## [What to do]
Span requested from the data below: the line with "background: #86efac ->" through the line with "text-align: center ->", both included. Give only these lines again, exactly, and leave every picture out.

## [Supplied records]

--------

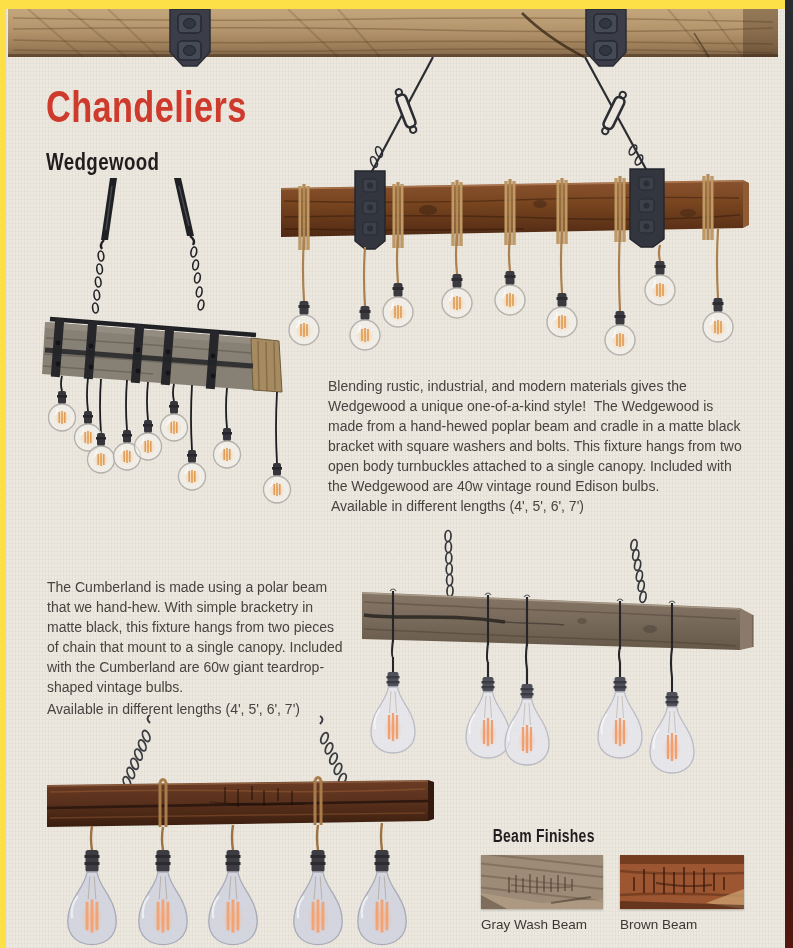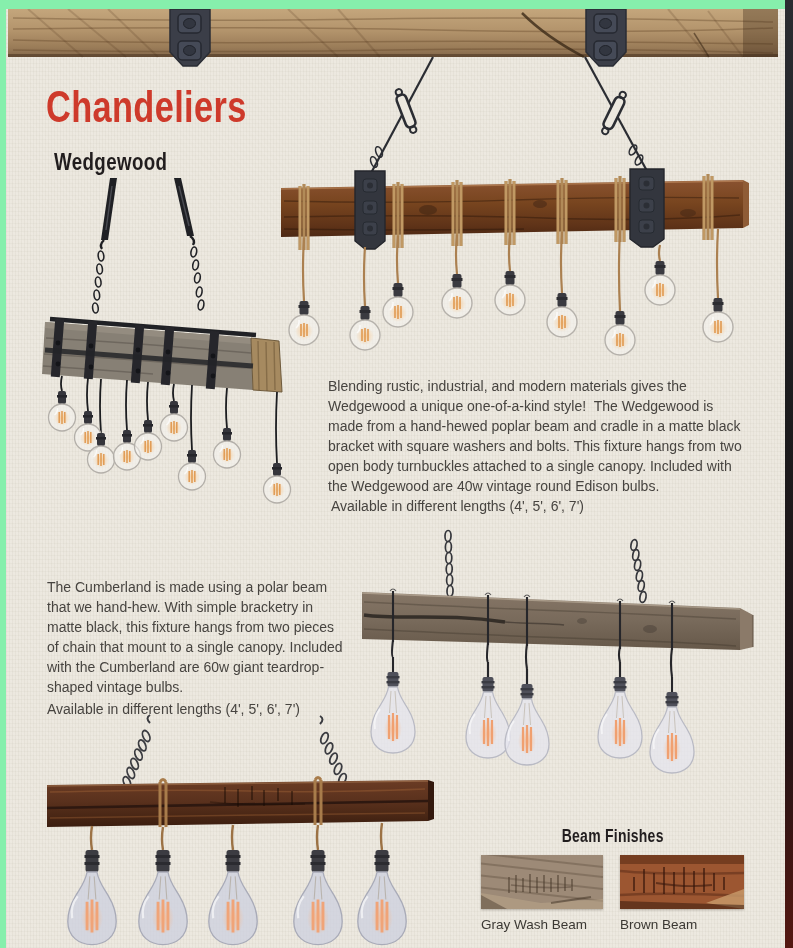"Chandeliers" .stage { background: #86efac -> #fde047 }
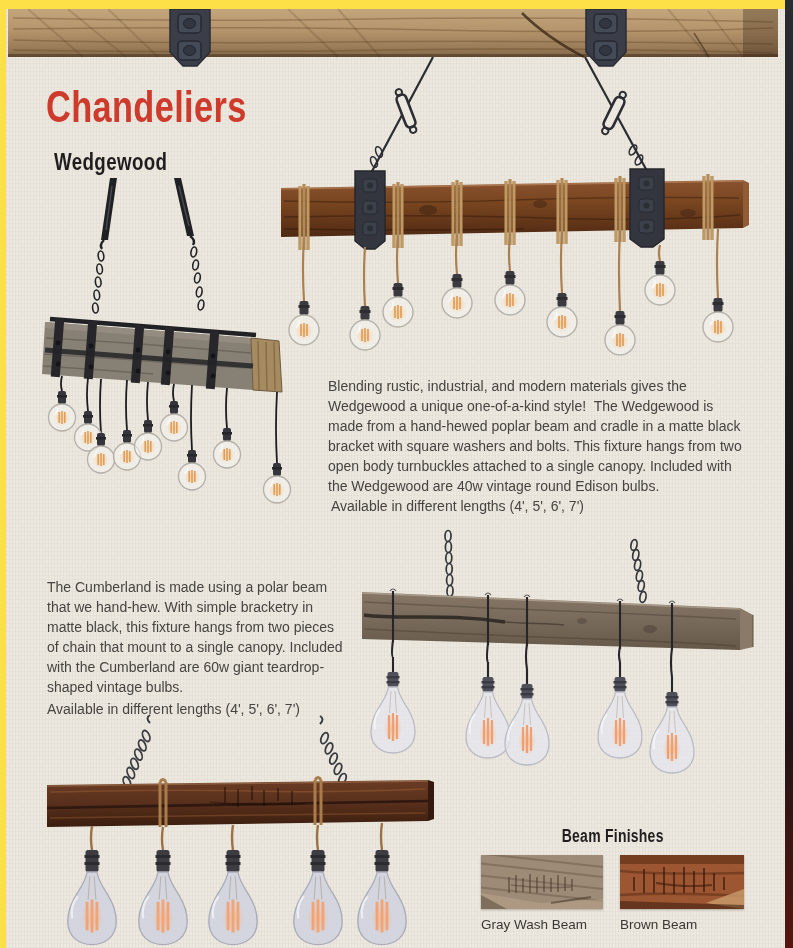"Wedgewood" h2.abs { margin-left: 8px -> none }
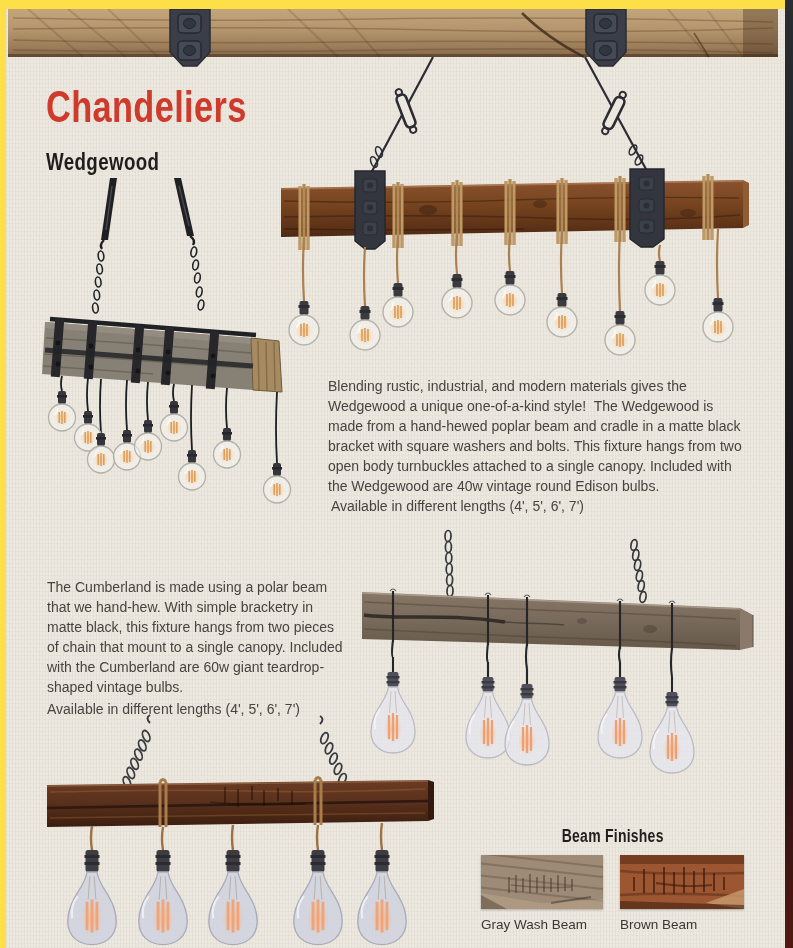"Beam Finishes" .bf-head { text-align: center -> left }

--------

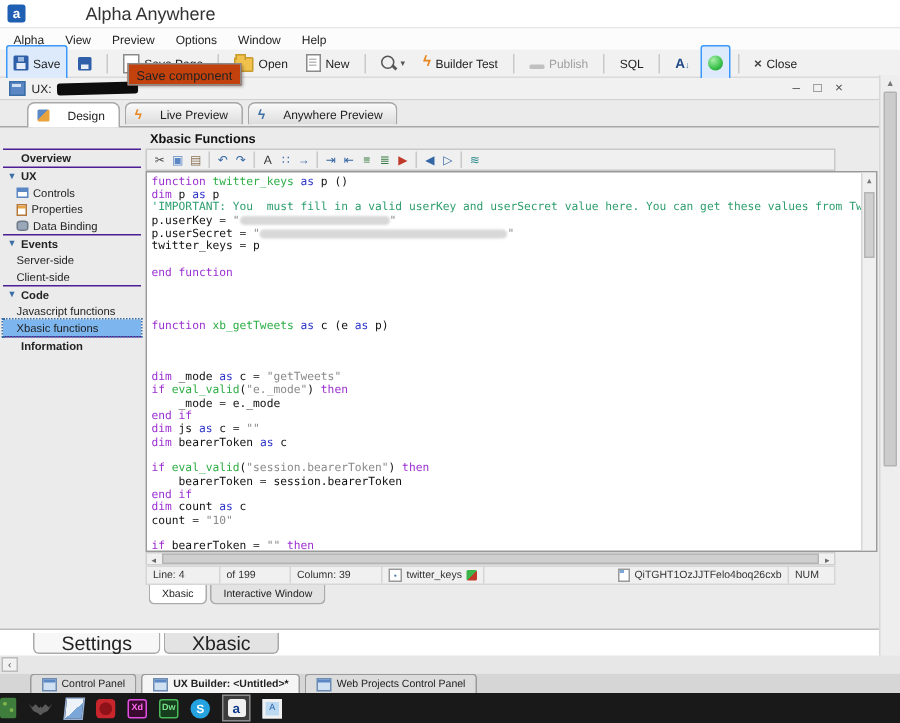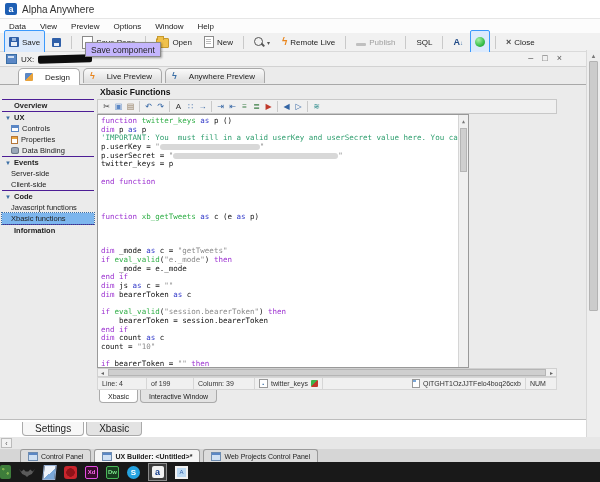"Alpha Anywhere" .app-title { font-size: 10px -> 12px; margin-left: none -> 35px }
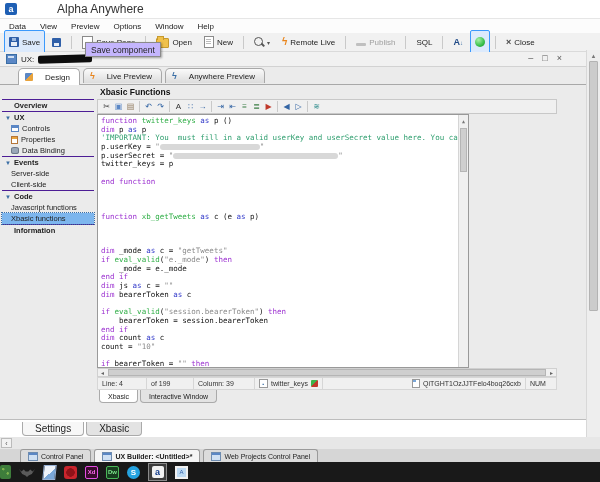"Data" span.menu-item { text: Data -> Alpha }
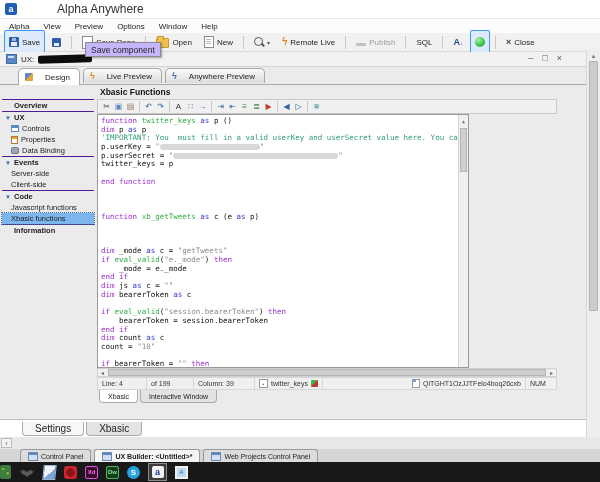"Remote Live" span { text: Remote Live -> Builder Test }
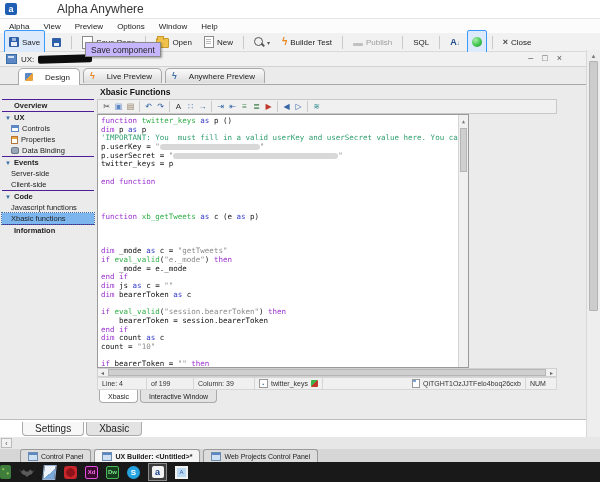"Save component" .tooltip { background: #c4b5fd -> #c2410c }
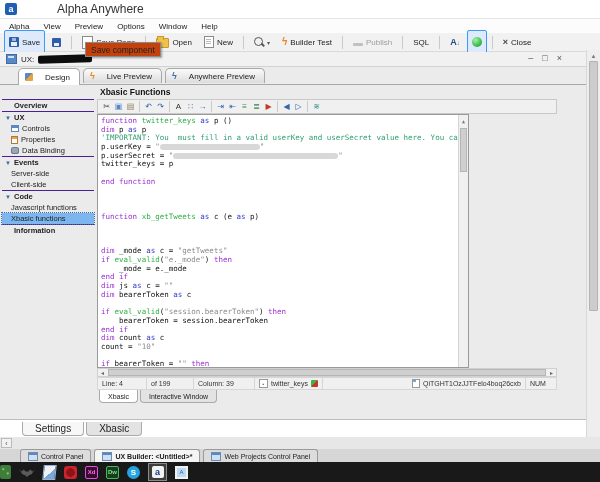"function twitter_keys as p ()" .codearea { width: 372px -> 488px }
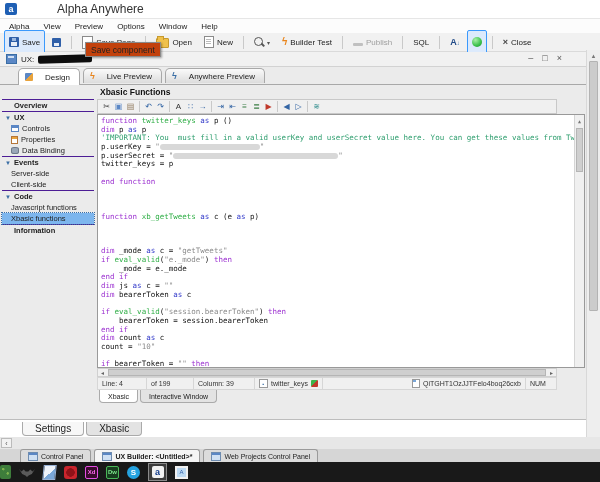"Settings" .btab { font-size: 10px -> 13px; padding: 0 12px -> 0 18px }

--------

## [Problem solution]
"Chandeliers" .stage { background: #86efac -> #fde047 }
"Wedgewood" h2.abs { margin-left: 8px -> none }
"Beam Finishes" .bf-head { text-align: center -> left }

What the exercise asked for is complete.